> [REQUEST]: The records below must be reproduced exactly, excluding any pictures.

(Data excerpts)
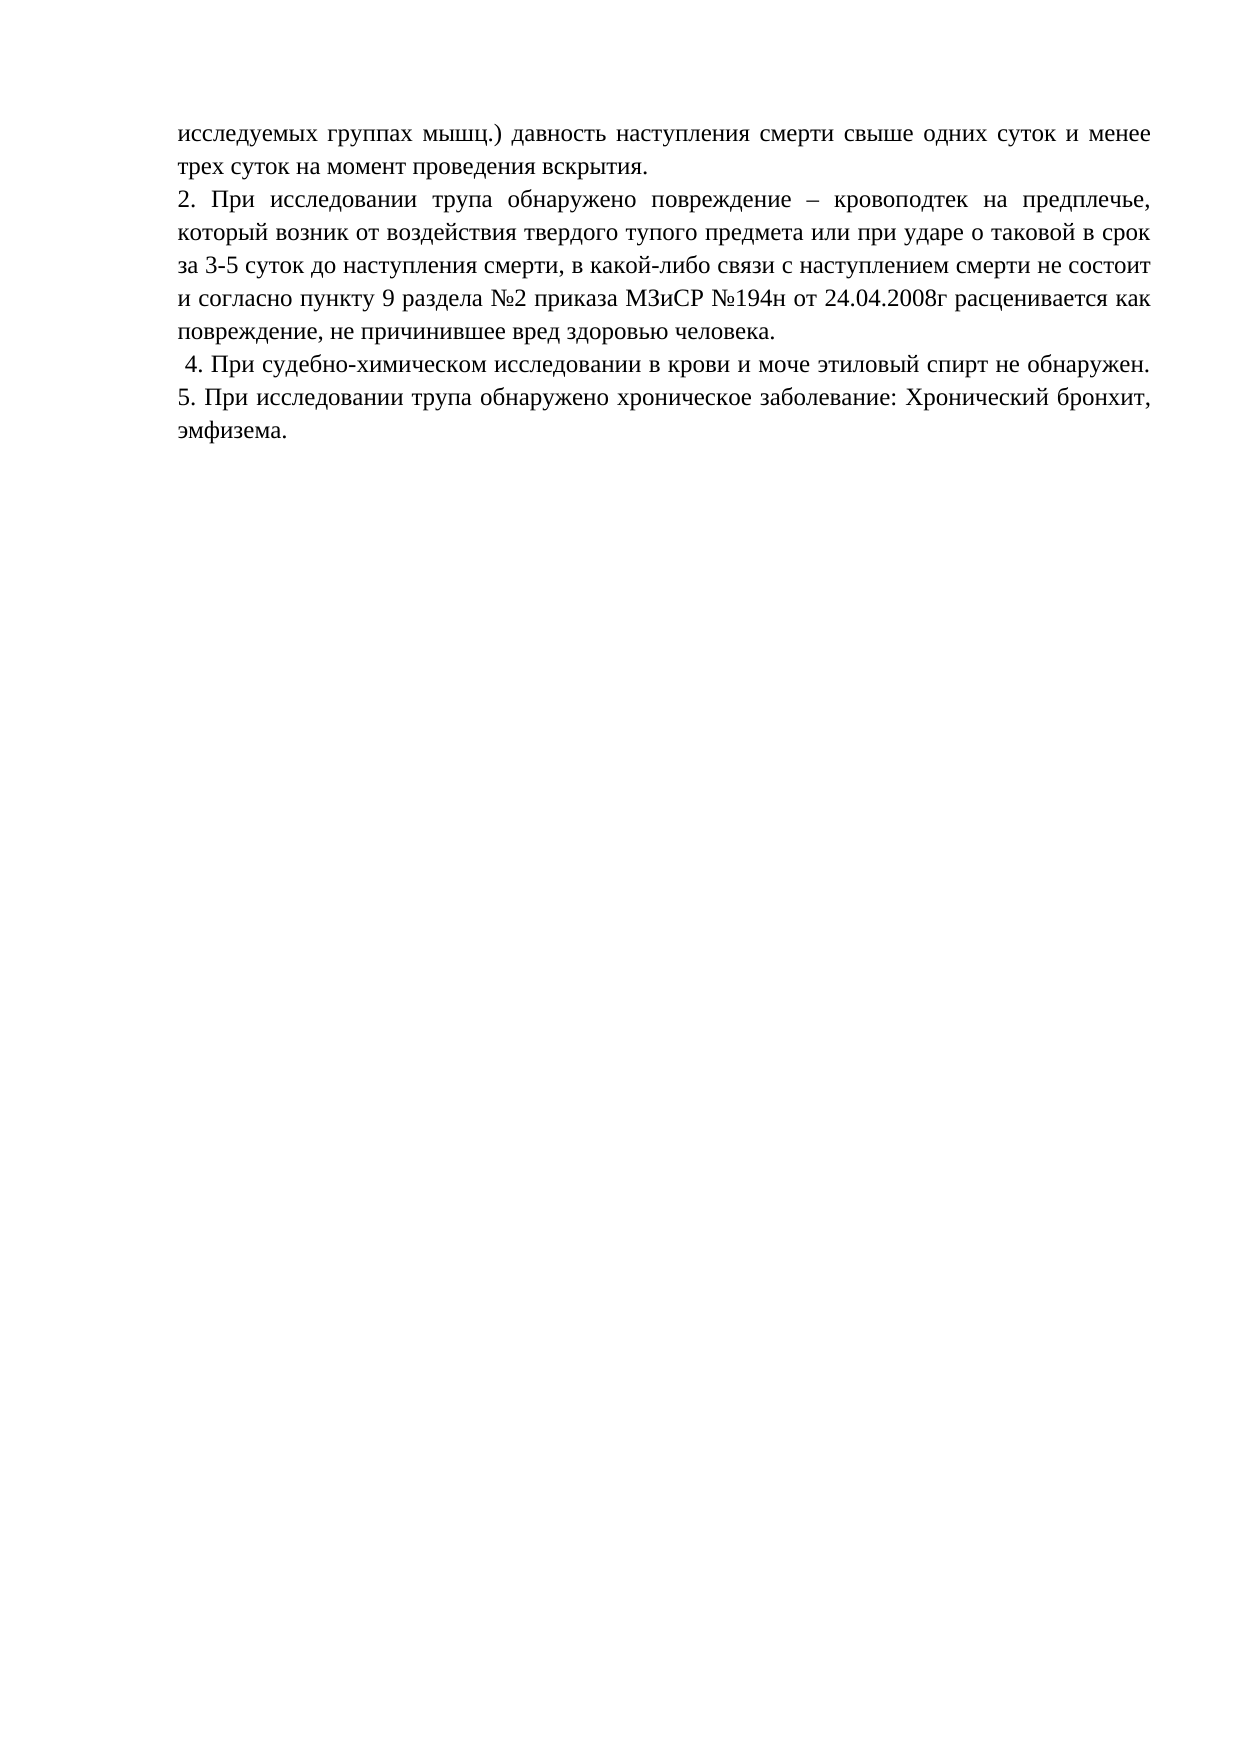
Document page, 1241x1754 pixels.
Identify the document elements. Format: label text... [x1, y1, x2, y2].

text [177, 118, 1152, 180]
text 4. При судебно-химическом исследовании в крови и моче этиловый спирт не обнаружен. 5. При исследовании трупа обнаружено хроническое заболевание: Хронический бронхит, эмфизема. [177, 349, 1152, 444]
text 2. При исследовании трупа обнаружено повреждение – кровоподтек на предплечье, который возник от воздействия твердого тупого предмета или при ударе о таковой в срок за 3-5 суток до наступления смерти, в какой-либо связи с наступлением смерти не состоит и согласно пункту 9 раздела №2 приказа МЗиСР №194н от 24.04.2008г расценивается как повреждение, не причинившее вред здоровью человека. [177, 184, 1152, 345]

> [ANSWER AREA]:
Document page, 1241x1754 pixels.
Identify the document elements. Format: label text... [x1, y1, x2, y2].

text [177, 118, 1152, 180]
text 4. При судебно-химическом исследовании в крови и моче этиловый спирт не обнаружен. 5. При исследовании трупа обнаружено хроническое заболевание: Хронический бронхит, эмфизема. [177, 349, 1152, 444]
text 2. При исследовании трупа обнаружено повреждение – кровоподтек на предплечье, который возник от воздействия твердого тупого предмета или при ударе о таковой в срок за 3-5 суток до наступления смерти, в какой-либо связи с наступлением смерти не состоит и согласно пункту 9 раздела №2 приказа МЗиСР №194н от 24.04.2008г расценивается как повреждение, не причинившее вред здоровью человека. [177, 184, 1152, 345]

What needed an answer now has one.